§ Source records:
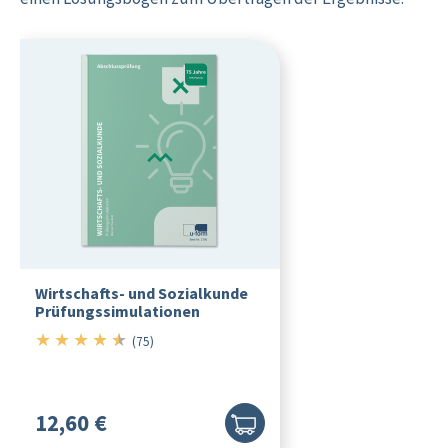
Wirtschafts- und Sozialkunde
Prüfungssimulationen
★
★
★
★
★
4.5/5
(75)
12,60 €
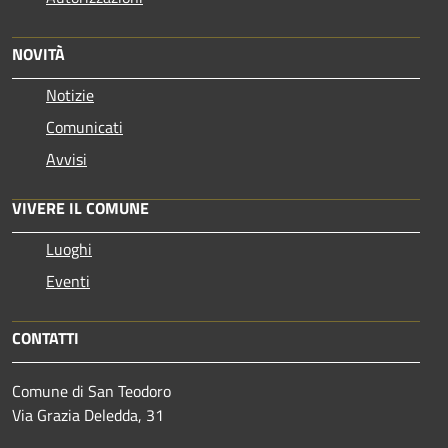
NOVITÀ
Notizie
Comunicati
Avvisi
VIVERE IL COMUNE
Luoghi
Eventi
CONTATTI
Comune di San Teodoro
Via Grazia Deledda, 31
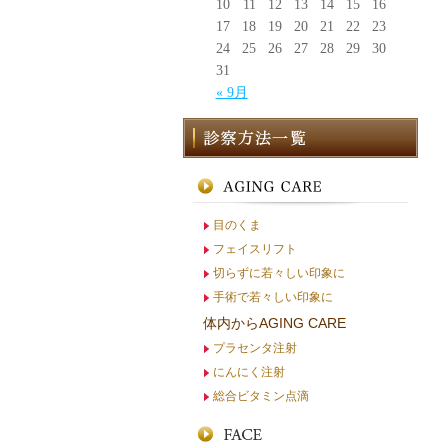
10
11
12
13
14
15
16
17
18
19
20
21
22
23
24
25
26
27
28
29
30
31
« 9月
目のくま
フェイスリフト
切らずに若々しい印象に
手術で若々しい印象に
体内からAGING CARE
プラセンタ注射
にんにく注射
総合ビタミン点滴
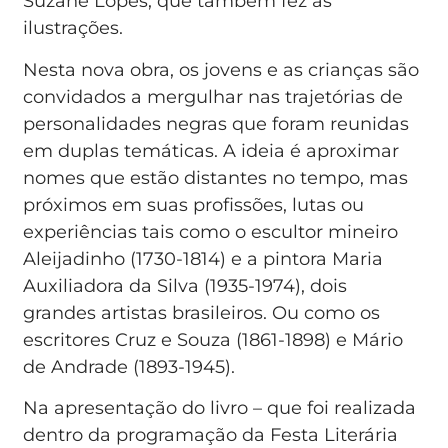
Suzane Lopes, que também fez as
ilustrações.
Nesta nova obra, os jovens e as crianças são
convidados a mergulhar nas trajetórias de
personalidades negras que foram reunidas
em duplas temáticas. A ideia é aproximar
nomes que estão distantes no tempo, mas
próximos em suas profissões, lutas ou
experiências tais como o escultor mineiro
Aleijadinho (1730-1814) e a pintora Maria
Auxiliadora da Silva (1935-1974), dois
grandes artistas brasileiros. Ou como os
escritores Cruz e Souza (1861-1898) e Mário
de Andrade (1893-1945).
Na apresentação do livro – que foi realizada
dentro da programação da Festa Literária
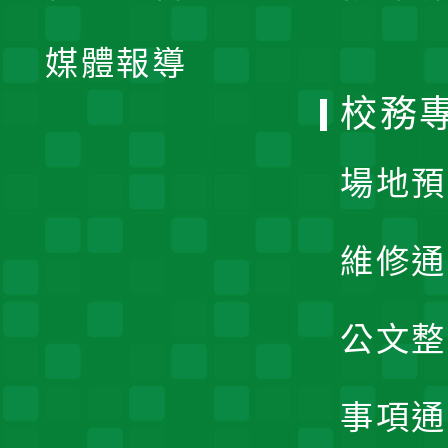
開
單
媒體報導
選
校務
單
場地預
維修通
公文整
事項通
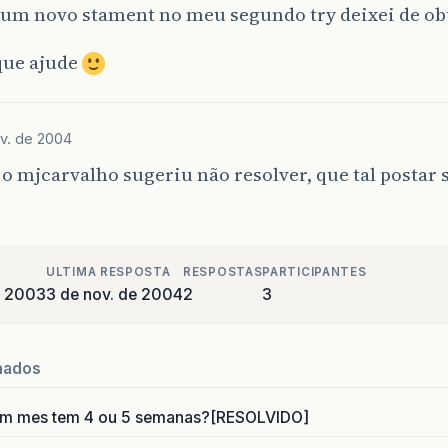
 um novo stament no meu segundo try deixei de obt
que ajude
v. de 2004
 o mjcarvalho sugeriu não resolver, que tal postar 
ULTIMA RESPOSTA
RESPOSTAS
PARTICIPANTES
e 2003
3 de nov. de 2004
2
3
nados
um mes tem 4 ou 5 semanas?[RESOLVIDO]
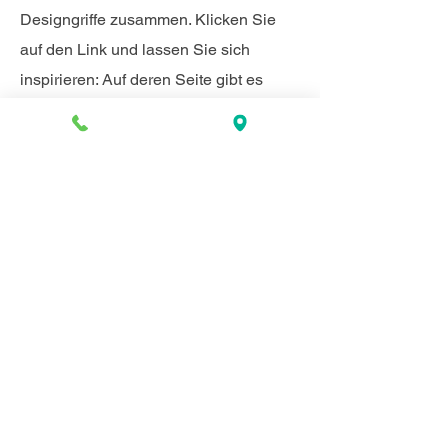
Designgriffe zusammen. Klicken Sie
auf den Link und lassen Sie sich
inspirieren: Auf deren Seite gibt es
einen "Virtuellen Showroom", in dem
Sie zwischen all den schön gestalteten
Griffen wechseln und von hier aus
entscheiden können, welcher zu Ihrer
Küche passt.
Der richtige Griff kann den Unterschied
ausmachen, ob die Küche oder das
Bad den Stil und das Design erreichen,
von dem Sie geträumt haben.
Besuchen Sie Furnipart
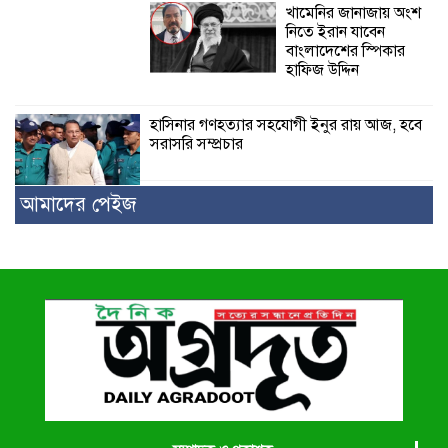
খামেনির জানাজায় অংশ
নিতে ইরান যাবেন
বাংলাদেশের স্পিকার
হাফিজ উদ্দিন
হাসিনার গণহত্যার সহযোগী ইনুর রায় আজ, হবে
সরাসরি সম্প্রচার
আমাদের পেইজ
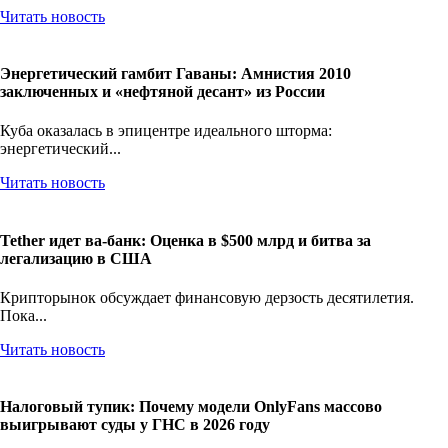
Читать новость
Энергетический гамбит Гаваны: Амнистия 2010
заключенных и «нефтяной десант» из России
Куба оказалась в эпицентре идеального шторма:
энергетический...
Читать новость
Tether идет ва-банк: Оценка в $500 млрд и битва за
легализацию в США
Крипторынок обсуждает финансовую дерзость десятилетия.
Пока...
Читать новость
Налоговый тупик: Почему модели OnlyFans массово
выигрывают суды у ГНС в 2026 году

§ Exercise goal: Lines containing the word "Küche" must be found in the data above and copied.

§ Task output:
Küche passt.
ausmachen, ob die Küche oder das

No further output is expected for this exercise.